= Written request A =
Transcribe the forum post on scheduling jobs across GPUs in full, with no changes.

+--

The function case
in my application runs a bash script (using run
) and takes as input the gpu id to run the function on. Now I have many cases with different parameters in the X
vector. What I want is to schedule the jobs on the number of gpus I have (in my case 2) and monitor which job is done and then submit another job to that gpu so that the gpus are running 24/7 until all jobs are done. I can easily write a script that does this such that after all gpus are done a new batch of parameters are run, but since all the cases do not take the same amount of time to run I’d like to monitor which jobs are done and submit new cases in order to save time since each case is expensive.
Below is my attempt and it doesn’t seem to work.
# sample case function, important that it takes a gpu_id
function case(x::Real; gpu_id=0)
sleeptime = rand([1 10])

+--

= Written request B =
In the rows, reproduce word for word the lines from the one containing "Identify the location" up to and including the one containing "Locate an element on the screen. object".

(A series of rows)
+--

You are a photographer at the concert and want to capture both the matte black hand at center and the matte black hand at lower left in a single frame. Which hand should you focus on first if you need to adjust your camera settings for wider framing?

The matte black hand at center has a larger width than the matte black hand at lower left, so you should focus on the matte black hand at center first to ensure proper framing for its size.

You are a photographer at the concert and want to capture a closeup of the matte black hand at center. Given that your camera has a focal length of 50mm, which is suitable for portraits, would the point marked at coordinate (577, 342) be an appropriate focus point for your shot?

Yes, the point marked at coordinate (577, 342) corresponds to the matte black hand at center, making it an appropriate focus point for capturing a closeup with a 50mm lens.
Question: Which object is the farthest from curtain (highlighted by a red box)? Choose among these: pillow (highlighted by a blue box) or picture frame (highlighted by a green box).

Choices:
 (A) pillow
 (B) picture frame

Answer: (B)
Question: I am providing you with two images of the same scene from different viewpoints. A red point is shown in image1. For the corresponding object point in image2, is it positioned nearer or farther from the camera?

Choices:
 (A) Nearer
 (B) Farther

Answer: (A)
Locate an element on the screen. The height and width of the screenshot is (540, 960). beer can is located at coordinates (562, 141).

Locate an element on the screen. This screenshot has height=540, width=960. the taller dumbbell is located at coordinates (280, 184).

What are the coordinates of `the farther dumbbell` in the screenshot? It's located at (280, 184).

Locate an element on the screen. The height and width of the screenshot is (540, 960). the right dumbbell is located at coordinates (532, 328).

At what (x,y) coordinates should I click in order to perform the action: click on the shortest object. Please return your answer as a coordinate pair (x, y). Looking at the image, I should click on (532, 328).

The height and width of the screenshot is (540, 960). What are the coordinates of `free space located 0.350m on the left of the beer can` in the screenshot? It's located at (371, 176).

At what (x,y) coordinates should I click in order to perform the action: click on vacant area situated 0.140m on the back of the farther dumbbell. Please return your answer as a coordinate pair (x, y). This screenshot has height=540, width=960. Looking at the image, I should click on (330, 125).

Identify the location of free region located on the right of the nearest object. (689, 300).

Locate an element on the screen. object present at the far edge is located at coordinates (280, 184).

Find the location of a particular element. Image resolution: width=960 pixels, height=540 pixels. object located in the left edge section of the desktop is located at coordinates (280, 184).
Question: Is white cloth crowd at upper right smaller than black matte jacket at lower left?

+--

= Correct answer A =
The function case
in my application runs a bash script (using run
) and takes as input the gpu id to run the function on. Now I have many cases with different parameters in the X
vector. What I want is to schedule the jobs on the number of gpus I have (in my case 2) and monitor which job is done and then submit another job to that gpu so that the gpus are running 24/7 until all jobs are done. I can easily write a script that does this such that after all gpus are done a new batch of parameters are run, but since all the cases do not take the same amount of time to run I’d like to monitor which jobs are done and submit new cases in order to save time since each case is expensive.
Below is my attempt and it doesn’t seem to work.
# sample case function, important that it takes a gpu_id
function case(x::Real; gpu_id=0)
sleeptime = rand([1 10])

= Correct answer B =
Identify the location of free region located on the right of the nearest object. (689, 300).

Locate an element on the screen. object present at the far edge is located at coordinates (280, 184).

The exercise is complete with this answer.